BEGIN PROVIDED DATA
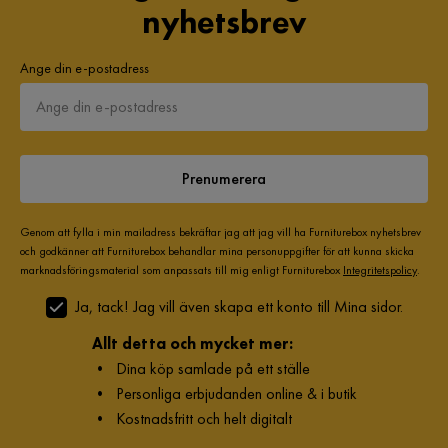
nyhetsbrev
Ange din e-postadress
Prenumerera
Genom att fylla i min mailadress bekräftar jag att jag vill ha Furniturebox nyhetsbrev
och godkänner att Furniturebox behandlar mina personuppgifter för att kunna skicka
marknadsföringsmaterial som anpassats till mig enligt Furniturebox
Integritetspolicy
.
Ja, tack! Jag vill även skapa ett konto till Mina sidor.
Allt detta och mycket mer:
•
Dina köp samlade på ett ställe
•
Personliga erbjudanden online & i butik
•
Kostnadsfritt och helt digitalt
END PROVIDED DATA
▶ _EXERCISE INSTRUCTIONS_
Here the job is to print the data above exactly, except for any pictures.

▶ _EXPECTED ANSWER_
nyhetsbrev
Ange din e-postadress
Prenumerera
Genom att fylla i min mailadress bekräftar jag att jag vill ha Furniturebox nyhetsbrev
och godkänner att Furniturebox behandlar mina personuppgifter för att kunna skicka
marknadsföringsmaterial som anpassats till mig enligt Furniturebox
Integritetspolicy
.
Ja, tack! Jag vill även skapa ett konto till Mina sidor.
Allt detta och mycket mer:
•
Dina köp samlade på ett ställe
•
Personliga erbjudanden online & i butik
•
Kostnadsfritt och helt digitalt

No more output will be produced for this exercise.